EXERCISE DESCRIPTION: Each record below must be retyped exactly, with nothing left out.

DATASET RECORDS:
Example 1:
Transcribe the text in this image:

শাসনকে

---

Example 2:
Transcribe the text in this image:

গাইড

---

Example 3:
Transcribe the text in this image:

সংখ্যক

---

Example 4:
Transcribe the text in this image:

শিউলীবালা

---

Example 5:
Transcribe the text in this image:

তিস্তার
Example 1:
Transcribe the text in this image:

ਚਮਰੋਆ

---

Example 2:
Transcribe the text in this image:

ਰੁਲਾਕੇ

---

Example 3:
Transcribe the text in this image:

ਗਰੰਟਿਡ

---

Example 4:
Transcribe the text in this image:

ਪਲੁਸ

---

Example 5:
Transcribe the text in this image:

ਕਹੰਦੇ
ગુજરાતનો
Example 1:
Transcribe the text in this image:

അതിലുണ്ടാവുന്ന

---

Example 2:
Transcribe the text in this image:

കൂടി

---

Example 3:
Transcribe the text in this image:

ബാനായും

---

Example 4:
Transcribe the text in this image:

ANSWER:
Example 1:
Transcribe the text in this image:

শাসনকে

---

Example 2:
Transcribe the text in this image:

গাইড

---

Example 3:
Transcribe the text in this image:

সংখ্যক

---

Example 4:
Transcribe the text in this image:

শিউলীবালা

---

Example 5:
Transcribe the text in this image:

তিস্তার
Example 1:
Transcribe the text in this image:

ਚਮਰੋਆ

---

Example 2:
Transcribe the text in this image:

ਰੁਲਾਕੇ

---

Example 3:
Transcribe the text in this image:

ਗਰੰਟਿਡ

---

Example 4:
Transcribe the text in this image:

ਪਲੁਸ

---

Example 5:
Transcribe the text in this image:

ਕਹੰਦੇ
ગુજરાતનો
Example 1:
Transcribe the text in this image:

അതിലുണ്ടാവുന്ന

---

Example 2:
Transcribe the text in this image:

കൂടി

---

Example 3:
Transcribe the text in this image:

ബാനായും

---

Example 4:
Transcribe the text in this image:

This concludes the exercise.